**Data for this task**
··········

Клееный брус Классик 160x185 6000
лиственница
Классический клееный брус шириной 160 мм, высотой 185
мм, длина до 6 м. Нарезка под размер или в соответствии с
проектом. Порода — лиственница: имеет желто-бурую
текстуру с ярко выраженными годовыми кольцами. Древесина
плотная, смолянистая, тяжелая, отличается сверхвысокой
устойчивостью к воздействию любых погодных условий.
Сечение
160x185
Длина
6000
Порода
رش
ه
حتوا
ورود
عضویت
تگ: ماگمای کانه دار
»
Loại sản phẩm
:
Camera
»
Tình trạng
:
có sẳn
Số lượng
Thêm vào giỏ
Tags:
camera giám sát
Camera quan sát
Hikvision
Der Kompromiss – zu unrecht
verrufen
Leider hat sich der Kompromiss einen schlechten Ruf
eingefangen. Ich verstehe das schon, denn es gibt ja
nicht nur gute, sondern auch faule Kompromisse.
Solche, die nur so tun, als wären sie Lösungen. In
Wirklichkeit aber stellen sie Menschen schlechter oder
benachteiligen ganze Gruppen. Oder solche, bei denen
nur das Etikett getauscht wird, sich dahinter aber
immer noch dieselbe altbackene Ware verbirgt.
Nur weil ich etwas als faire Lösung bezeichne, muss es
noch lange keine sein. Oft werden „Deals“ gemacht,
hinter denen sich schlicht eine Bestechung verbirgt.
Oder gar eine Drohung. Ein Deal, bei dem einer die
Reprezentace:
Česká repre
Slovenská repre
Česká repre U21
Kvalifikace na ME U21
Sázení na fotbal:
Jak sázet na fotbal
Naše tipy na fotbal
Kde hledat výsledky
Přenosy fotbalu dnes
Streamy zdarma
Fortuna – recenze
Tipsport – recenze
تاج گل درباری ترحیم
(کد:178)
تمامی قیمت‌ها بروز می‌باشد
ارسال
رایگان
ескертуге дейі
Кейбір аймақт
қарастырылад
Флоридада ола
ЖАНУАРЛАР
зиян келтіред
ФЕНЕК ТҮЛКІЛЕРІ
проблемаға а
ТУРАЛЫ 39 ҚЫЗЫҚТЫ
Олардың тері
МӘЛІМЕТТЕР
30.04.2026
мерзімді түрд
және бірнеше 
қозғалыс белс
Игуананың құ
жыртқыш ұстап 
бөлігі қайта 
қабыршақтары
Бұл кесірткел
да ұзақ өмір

··········

**What the exercise asks**
Copy the text of every item above line for line, keeping each word, character, and line break unchanged.

**Output for this exercise**
Клееный брус Классик 160x185 6000
лиственница
Классический клееный брус шириной 160 мм, высотой 185
мм, длина до 6 м. Нарезка под размер или в соответствии с
проектом. Порода — лиственница: имеет желто-бурую
текстуру с ярко выраженными годовыми кольцами. Древесина
плотная, смолянистая, тяжелая, отличается сверхвысокой
устойчивостью к воздействию любых погодных условий.
Сечение
160x185
Длина
6000
Порода
رش
ه
حتوا
ورود
عضویت
تگ: ماگمای کانه دار
»
Loại sản phẩm
:
Camera
»
Tình trạng
:
có sẳn
Số lượng
Thêm vào giỏ
Tags:
camera giám sát
Camera quan sát
Hikvision
Der Kompromiss – zu unrecht
verrufen
Leider hat sich der Kompromiss einen schlechten Ruf
eingefangen. Ich verstehe das schon, denn es gibt ja
nicht nur gute, sondern auch faule Kompromisse.
Solche, die nur so tun, als wären sie Lösungen. In
Wirklichkeit aber stellen sie Menschen schlechter oder
benachteiligen ganze Gruppen. Oder solche, bei denen
nur das Etikett getauscht wird, sich dahinter aber
immer noch dieselbe altbackene Ware verbirgt.
Nur weil ich etwas als faire Lösung bezeichne, muss es
noch lange keine sein. Oft werden „Deals“ gemacht,
hinter denen sich schlicht eine Bestechung verbirgt.
Oder gar eine Drohung. Ein Deal, bei dem einer die
Reprezentace:
Česká repre
Slovenská repre
Česká repre U21
Kvalifikace na ME U21
Sázení na fotbal:
Jak sázet na fotbal
Naše tipy na fotbal
Kde hledat výsledky
Přenosy fotbalu dnes
Streamy zdarma
Fortuna – recenze
Tipsport – recenze
تاج گل درباری ترحیم
(کد:178)
تمامی قیمت‌ها بروز می‌باشد
ارسال
رایگان
ескертуге дейі
Кейбір аймақт
қарастырылад
Флоридада ола
ЖАНУАРЛАР
зиян келтіред
ФЕНЕК ТҮЛКІЛЕРІ
проблемаға а
ТУРАЛЫ 39 ҚЫЗЫҚТЫ
Олардың тері
МӘЛІМЕТТЕР
30.04.2026
мерзімді түрд
және бірнеше 
қозғалыс белс
Игуананың құ
жыртқыш ұстап 
бөлігі қайта 
қабыршақтары
Бұл кесірткел
да ұзақ өмір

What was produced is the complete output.